Wednesday, June 8, 2016

Cancer Roulette (I'm not crazy, cancer is crazy)

The thing with having cancer is - it takes over your life.  Whether you like it or not, it's not something you can control.  Phone calls, emails, appointments, they leave little room for anything else.  Even more so, it keeps you on your toes.  Years ago there was no such thing as caller ID.  When the phone rang there was a brief moment of utter excitement of not knowing who was on the other line.  That's essentially what it is like for me now, minus the excitement.  The entire UofM health system uses one outgoing number forcing me to brace myself every time I see the number 232-0000 on my phone.  Some days I have been so lucky as to receive upwards of 5 separate calls from this number!  (Please keep your jealous tendencies to yourself, unfortunately we can't all be so lucky ;)  
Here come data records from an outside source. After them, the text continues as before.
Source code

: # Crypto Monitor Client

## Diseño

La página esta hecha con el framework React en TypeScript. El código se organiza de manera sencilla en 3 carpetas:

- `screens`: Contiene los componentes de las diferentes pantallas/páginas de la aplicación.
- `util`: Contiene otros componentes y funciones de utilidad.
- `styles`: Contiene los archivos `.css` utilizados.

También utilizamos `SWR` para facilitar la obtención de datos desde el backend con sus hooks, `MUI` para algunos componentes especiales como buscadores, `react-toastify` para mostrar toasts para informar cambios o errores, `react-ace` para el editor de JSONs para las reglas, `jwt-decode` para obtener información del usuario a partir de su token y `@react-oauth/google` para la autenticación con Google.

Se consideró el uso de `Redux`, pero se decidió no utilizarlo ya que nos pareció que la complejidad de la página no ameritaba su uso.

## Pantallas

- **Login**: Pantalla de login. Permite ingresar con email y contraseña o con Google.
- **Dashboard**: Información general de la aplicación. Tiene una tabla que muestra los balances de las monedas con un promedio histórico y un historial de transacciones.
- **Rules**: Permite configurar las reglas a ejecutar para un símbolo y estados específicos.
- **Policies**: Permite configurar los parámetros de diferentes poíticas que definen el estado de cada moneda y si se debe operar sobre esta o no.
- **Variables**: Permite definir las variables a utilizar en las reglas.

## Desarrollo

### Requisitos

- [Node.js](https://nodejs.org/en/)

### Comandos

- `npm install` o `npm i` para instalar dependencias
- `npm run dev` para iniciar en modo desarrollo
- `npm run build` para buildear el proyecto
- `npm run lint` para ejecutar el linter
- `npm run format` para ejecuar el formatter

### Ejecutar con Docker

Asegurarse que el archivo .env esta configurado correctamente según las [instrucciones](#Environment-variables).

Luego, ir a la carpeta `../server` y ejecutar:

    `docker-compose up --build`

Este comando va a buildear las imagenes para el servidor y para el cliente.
Every day I play a new round of Cancer Roulette - what will the portal tell me today?  Who is on the other line today?  I just looked up "Russian Roulette" and it says, "an activity that is potentially very dangerous."  Yup, that sounds about right!  The emotions that come with each portal check or phone call can indeed be very dangerous to one's mental health! Will it be my test results that will change my life forever?  Will a dream be shattered?  Will it be a social worker (it appears I'm collecting them)?  Or a nurse?  Or my surgeon?  Or a bill?  Or an appointment reminder?  There is virtually no way to possibly prepare myself for each round of Cancer Roulette.  Luckily the calls have temporarily subsided, but not yet completely stopped.  Radiation is only starting, so I imagine I'll continue dealing with things for a while yet...         





My Cancer Bag - Complete with my own personal health organizer from the American Cancer Society!  The bag is rapidly becoming part of my daily workout regiment, it constitutes as my weight lifting each day!


Envelopes inside of envelopes.  The excitement never ends!